Top of Supplied data
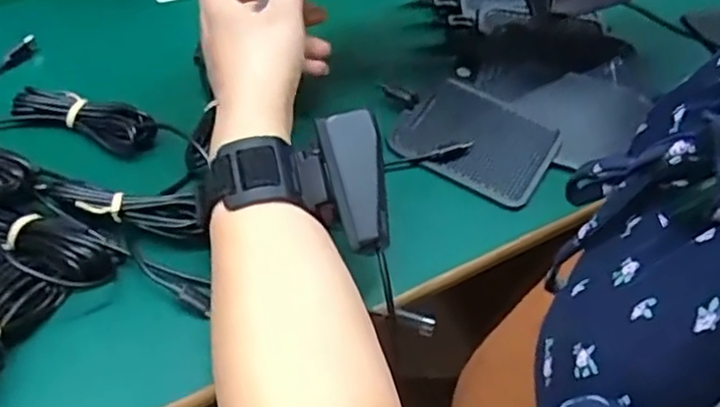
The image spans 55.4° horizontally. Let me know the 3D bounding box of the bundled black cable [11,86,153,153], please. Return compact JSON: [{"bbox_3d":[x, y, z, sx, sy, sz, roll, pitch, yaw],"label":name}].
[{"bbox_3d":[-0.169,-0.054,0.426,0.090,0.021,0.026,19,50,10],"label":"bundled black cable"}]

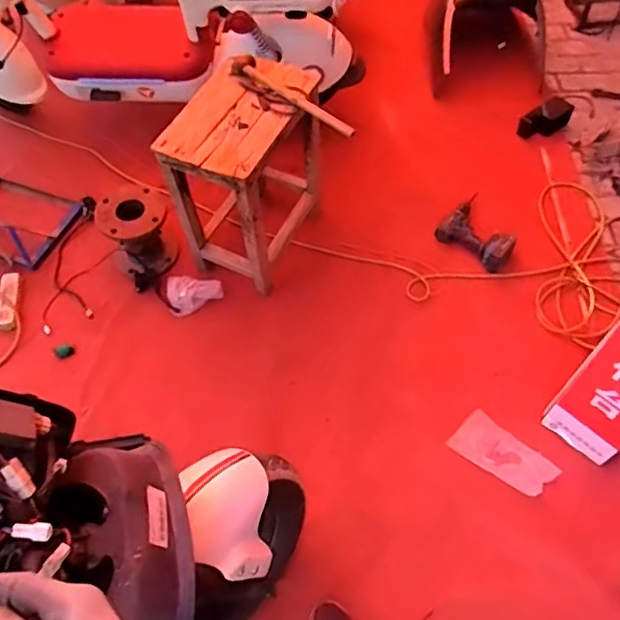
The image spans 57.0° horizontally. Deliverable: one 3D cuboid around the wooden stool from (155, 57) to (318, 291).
Bottom of Supplied data
● **Required work**: Would you copy each line above exactly as given, dropping any images?

● **Task output**:
The image spans 55.4° horizontally. Let me know the 3D bounding box of the bundled black cable [11,86,153,153], please. Return compact JSON: [{"bbox_3d":[x, y, z, sx, sy, sz, roll, pitch, yaw],"label":name}].
[{"bbox_3d":[-0.169,-0.054,0.426,0.090,0.021,0.026,19,50,10],"label":"bundled black cable"}]

The image spans 57.0° horizontally. Deliverable: one 3D cuboid around the wooden stool from (155, 57) to (318, 291).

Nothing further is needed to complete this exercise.